Kemnaker Gelar Walk-In Interview untuk Percepat Rekrutmen Tenaga Kerja
Portal Media Online - Jakarta, Monitor Pos - Kementerian Ketenagakerjaan (Kemnaker) memfasilitasi kegiatan Walk-In Interview sebagai langkah strategis mempercepat pertemuan antara pencari kerja (pencaker) dan perusahaan. Skema ini dirancang tanpa alur rekrutmen yang panjang dan berbelit, serta terintegrasi dengan platform SIAPkerja guna mendukung proses yang lebih cepat dan transparan.
Sebanyak 150 pencaker mengikuti Walk-In Interview untuk memperebutkan 11 kuota tenaga kerja pada sembilan posisi di perusahaan industri makanan se-Indonesia dengan penempatan di wilayah Jabodetabek.
Sekretaris Jenderal Kemnaker, Cris Kuntadi, mengatakan model wawancara langsung ini merupakan bentuk kehadiran negara dalam memfasilitasi pertemuan pencaker dan pemberi kerja secara efisien, sekaligus memperkuat integrasi layanan ketenagakerjaan melalui SIAPkerja.
“Metode walk-in interview ini lebih efektif dalam penyerapan tenaga kerja dibandingkan melalui seleksi administrasi online yang memakan waktu lebih lama,” ujar Cris saat meninjau pelaksanaan Walk-In Interview di Gedung Pusat Pasar Kerja, Jakarta, Rabu (4/3/2026).
Ia menjelaskan, mekanisme tersebut membuat proses rekrutmen menjadi lebih ringkas karena perusahaan tidak hanya menilai kandidat berdasarkan curriculum vitae (CV), tetapi juga dapat langsung berinteraksi dengan pencaker. Dari sisi pencaker, proses ini memberikan kejelasan tahapan sejak awal dan mengurangi waktu tunggu yang kerap terasa panjang.
“Kami ingin memastikan bahwa setiap talenta Indonesia mendapatkan akses yang cepat dan transparan untuk memperoleh pekerjaan,” tambahnya.
Cris mengimbau para pencaker untuk selalu memperbarui dan memaksimalkan profil pada aplikasi SIAPkerja. Menurutnya, profil yang tertata dengan baik akan mempercepat proses verifikasi pada kesempatan seleksi berikutnya.
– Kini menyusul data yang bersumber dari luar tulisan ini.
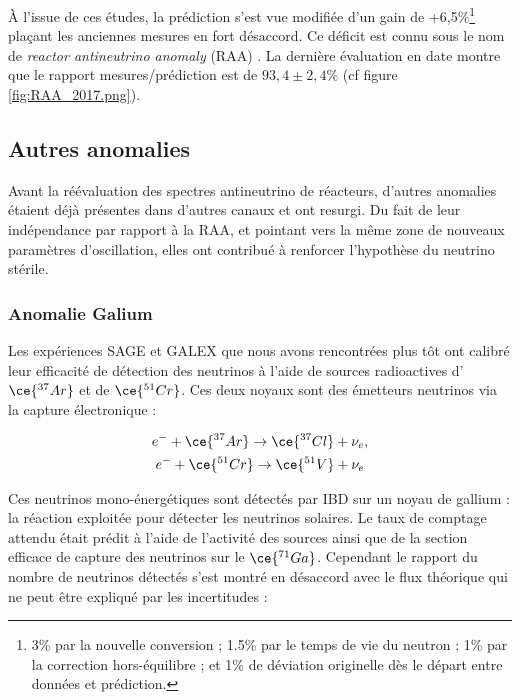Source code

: À l'issue de ces études, la prédiction s'est vue modifiée d'un gain de +6,5\%\footnote{3\% par la nouvelle conversion ; 1.5\% par le temps de vie du neutron ; 1\% par la correction hors-équilibre ; et 1\% de déviation originelle dès le départ entre données et prédiction.} plaçant les anciennes mesures en fort désaccord. Ce déficit est connu sous le nom de \og \textit{reactor antineutrino anomaly} \fg{} (RAA) \cite{Mention:2011rk}. La dernière évaluation en date \cite{Gariazzo:2017fdh} montre que le rapport mesures/prédiction est de $93,4 \pm 2,4 \%$ (cf figure \ref{fig:RAA_2017.png}).

\bigbreak

\subsection{Autres anomalies}
\label{sec:other_anomalies}

Avant la réévaluation des spectres antineutrino de réacteurs, d'autres anomalies étaient déjà présentes dans d'autres canaux et ont resurgi. Du fait de leur indépendance par rapport à la RAA, et pointant vers la même zone de nouveaux paramètres d'oscillation, elles ont contribué à renforcer l'hypothèse du neutrino stérile.

\subsubsection*{Anomalie Galium}

Les expériences SAGE et GALEX que nous avons rencontrées plus tôt ont calibré leur efficacité de détection des neutrinos à l'aide de sources radioactives d'$\ce{^{37}Ar}$ et de $\ce{^{51}Cr}$. Ces deux noyaux sont des émetteurs neutrinos via la capture électronique :

\begin{equation}
\begin{gathered}
    e^- + \ce{^{37}Ar} \rightarrow \ce{^{37}Cl} + \nu_e, \\
    e^- + \ce{^{51}Cr} \rightarrow \ce{^{51}V} + \nu_e
\end{gathered}
\end{equation}

\bigbreak

Ces neutrinos mono-énergétiques sont détectés par IBD sur un noyau de gallium : la réaction exploitée pour détecter les neutrinos solaires. Le taux de comptage attendu était prédit à l'aide de l'activité des sources ainsi que de la section efficace de capture des neutrinos sur le $\ce{^{71}Ga}$. Cependant le rapport du nombre de neutrinos détectés s'est montré en désaccord avec le flux théorique qui ne peut être expliqué par les incertitudes \cite{Giunti:2010zu} :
Melalui kegiatan ini, Kemnaker menegaskan perannya tidak hanya sebagai fasilitator, tetapi juga sebagai pengawas agar proses rekrutmen berjalan sesuai regulasi ketenagakerjaan yang berlaku, termasuk pemenuhan hak-hak pekerja sejak tahap awal seleksi. Dengan demikian, percepatan proses tetap dibarengi dengan kepastian prosedur yang tertib dan akuntabel.
“Kami imbau masyarakat, khususnya para pencaker yang ingin mengikuti agenda walk-in interview selanjutnya, untuk terus memantau informasi resmi melalui kanal media sosial @kemnaker dan portal resmi kemnaker.go.id,” kata Cris.
Ia juga mengajak para pencaker untuk menyebarluaskan informasi bahwa Walk-In Interview digelar secara rutin di Gedung Pusat Pasar Kerja agar semakin banyak masyarakat memperoleh akses yang sama terhadap peluang kerja.
Sementara itu, Talent Acquisition Specialist PT Bangkit Lakukuliner Indonesia, Carmenita Natali, menyatakan bahwa pola walk-in interview sangat membantu perusahaan dalam menjaring pencaker berkualitas dan mempercepat proses penyerapan tenaga kerja.
“Kami harap pemerintah terus mendukung industri food and beverages dalam pola rekrutmen pencaker seperti ini,” ujarnya.